Em 6 de Fevereiro de 2007, foi proferida decisão sumária, pela qual o Tribunal
decidiu, ao abrigo do disposto no artigo 78º-A, nº 1, da LTC, não tomar
conhecimento do objecto do recurso.
Foi utilizada a seguinte fundamentação:
«1. Da análise da peça processual indicada pela recorrente como sendo aquela na
qual suscitou a questão de inconstitucionalidade (artigo 75º-A, nº 2, parte
final, da LTC) – designadamente das passagens expressamente referidas no
requerimento de interposição de recurso –, resulta que não se verifica um dos
requisitos do recurso interposto: a suscitação, durante o processo, da questão
de inconstitucionalidade, de modo processualmente adequado perante o tribunal
que proferiu a decisão recorrida (artigos 70º, nº 1, alínea b), e 72º, nº 2, da
LTC).
Durante o processo, no recurso interposto para o Supremo Tribunal de Justiça,
limita-se a recorrente, por um lado, a sustentar que “interpretação diversa” da
por si sustentada do preceito legal em causa violaria a Constituição – não
especificando, pela positiva, a interpretação considerada inconstitucional; e,
por outro, a remeter para a “jurisprudência que fez vencimento no acórdão
recorrido” sem, mais uma vez, a especificar.

▸ **Excertos dos dados**

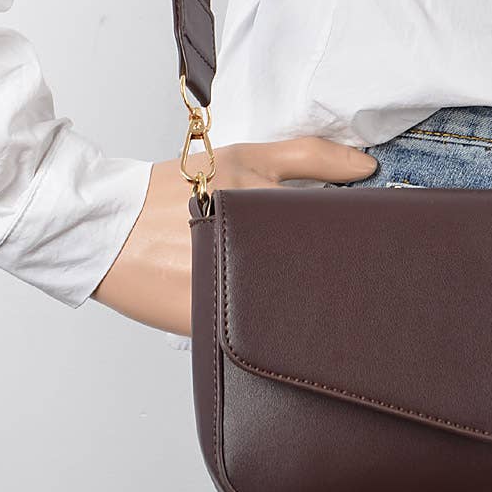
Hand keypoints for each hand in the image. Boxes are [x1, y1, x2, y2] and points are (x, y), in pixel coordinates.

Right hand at [91, 138, 377, 335]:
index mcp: (270, 206)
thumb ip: (308, 155)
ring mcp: (233, 289)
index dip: (366, 238)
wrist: (108, 225)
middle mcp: (256, 248)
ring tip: (320, 303)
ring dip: (312, 307)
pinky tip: (279, 325)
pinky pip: (256, 335)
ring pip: (298, 308)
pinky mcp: (208, 323)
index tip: (384, 242)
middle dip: (344, 276)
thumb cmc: (177, 188)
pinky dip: (272, 333)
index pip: (339, 228)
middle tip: (362, 279)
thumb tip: (367, 166)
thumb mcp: (242, 157)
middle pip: (325, 272)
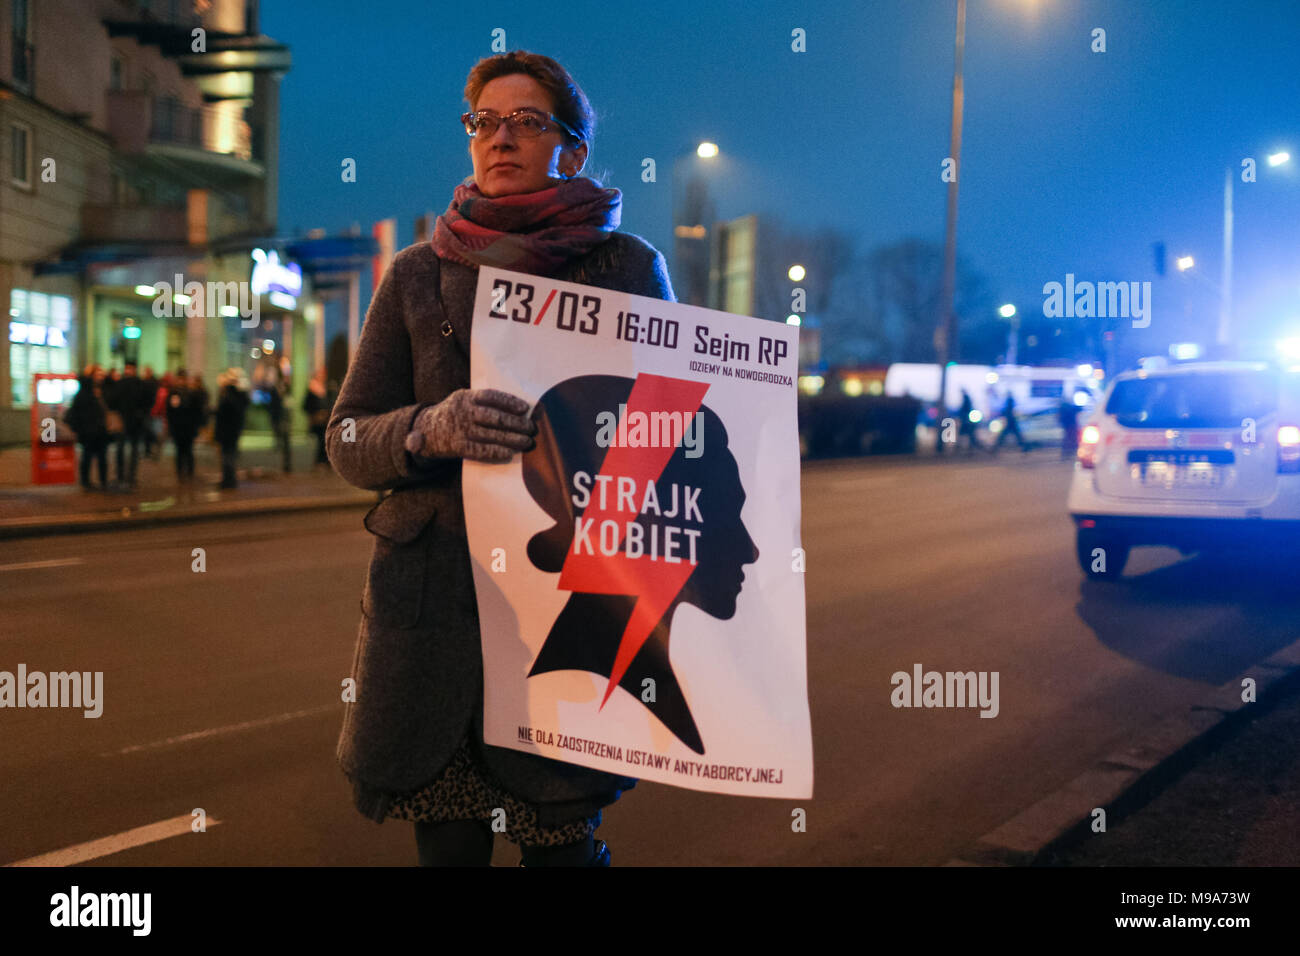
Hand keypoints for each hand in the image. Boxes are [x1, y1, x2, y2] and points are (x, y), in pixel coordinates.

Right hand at [415, 388, 537, 462]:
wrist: (424, 430)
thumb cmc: (455, 414)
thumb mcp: (464, 401)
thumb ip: (486, 403)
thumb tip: (521, 408)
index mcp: (465, 397)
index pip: (490, 396)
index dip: (509, 401)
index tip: (525, 408)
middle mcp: (462, 412)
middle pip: (494, 417)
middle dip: (516, 423)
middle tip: (532, 428)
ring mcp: (459, 430)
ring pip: (490, 435)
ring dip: (512, 439)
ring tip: (528, 442)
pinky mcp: (457, 447)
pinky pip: (479, 450)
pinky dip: (495, 452)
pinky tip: (509, 453)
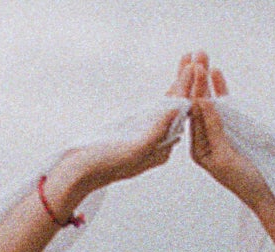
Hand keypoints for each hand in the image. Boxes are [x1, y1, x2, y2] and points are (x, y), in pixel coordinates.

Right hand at [56, 54, 199, 193]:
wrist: (79, 172)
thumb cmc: (102, 165)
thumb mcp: (133, 150)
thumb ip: (156, 132)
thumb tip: (175, 110)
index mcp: (162, 149)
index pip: (181, 115)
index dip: (189, 89)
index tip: (195, 67)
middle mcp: (159, 144)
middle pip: (178, 108)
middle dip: (187, 82)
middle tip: (196, 56)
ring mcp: (149, 138)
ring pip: (169, 107)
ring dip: (178, 84)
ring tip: (187, 62)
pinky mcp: (137, 134)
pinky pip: (157, 111)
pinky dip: (166, 94)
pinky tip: (171, 84)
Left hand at [183, 52, 268, 206]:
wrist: (266, 196)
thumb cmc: (245, 181)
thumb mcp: (225, 156)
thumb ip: (214, 128)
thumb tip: (201, 102)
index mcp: (198, 149)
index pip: (192, 115)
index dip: (193, 90)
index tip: (194, 69)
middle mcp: (204, 141)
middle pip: (198, 105)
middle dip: (197, 79)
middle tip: (197, 54)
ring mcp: (217, 136)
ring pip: (210, 104)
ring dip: (206, 80)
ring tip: (204, 57)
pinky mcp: (231, 133)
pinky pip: (224, 109)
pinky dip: (220, 91)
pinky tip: (217, 75)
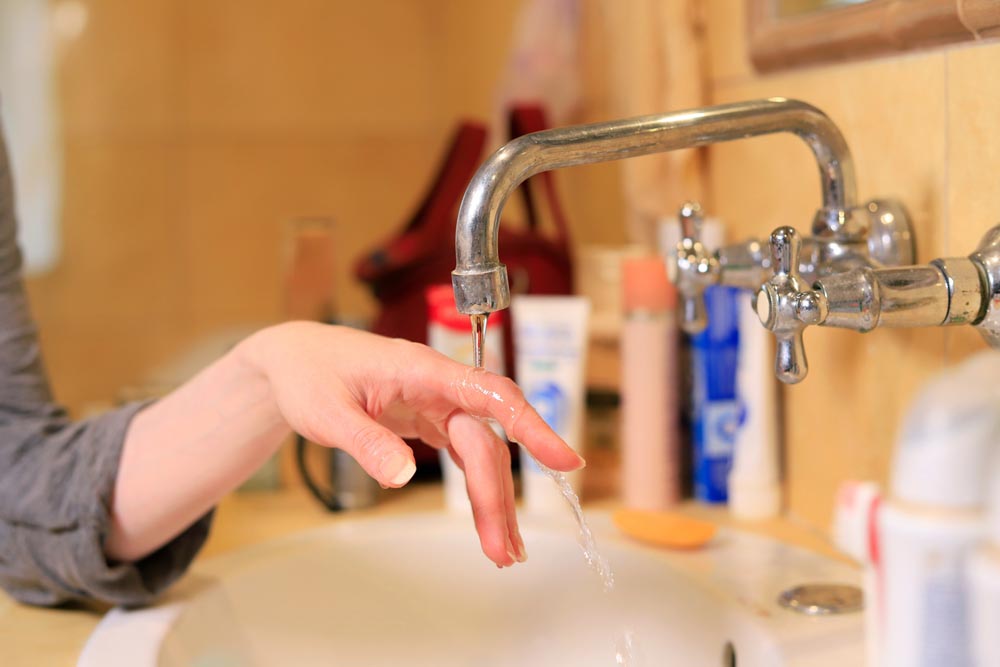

▸ **Explorar o material**
A) No texto sobre a decisão sumária do Tribunal, em que data foi proferida essa decisão?
B) Continue o texto sobre a decisão sumária do Tribunal a partir do ponto onde termina.
Os registos não servem para nada aqui.

▸ **Respostas por tarefa**
A) Em 6 de Fevereiro de 2007.

B)
Ora, se, por um lado, «enunciar a dimensão que se pretende ver sindicada
consiste sempre na definição, pela positiva, do contexto situacional que, na
perspectiva seguida, tornará a sua aplicação inconstitucional e não, conforme
facilmente se concederá, na indicação da única interpretação tida por
constitucionalmente possível, para assim excluir todas as demais» (Acórdão do
Tribunal Constitucional nº 509/06, não publicado); por outro, «o cumprimento do
ónus a que se refere o artigo 72º, n.º 2, da Lei do Tribunal Constitucional não
se basta, com efeito, com a mera afirmação, perante o tribunal recorrido, de que
certa interpretação normativa, não concretizada, é inconstitucional, pois que
tal não traduz a invocação de uma verdadeira questão de inconstitucionalidade: o
preceito vai mais longe, impondo ao recorrente a delimitação dessa questão, de
forma a possibilitar ao tribunal recorrido a sua cabal compreensão e, portanto,
a sua efectiva decisão» (Acórdão do Tribunal Constitucional nº 361/2006, não
publicado).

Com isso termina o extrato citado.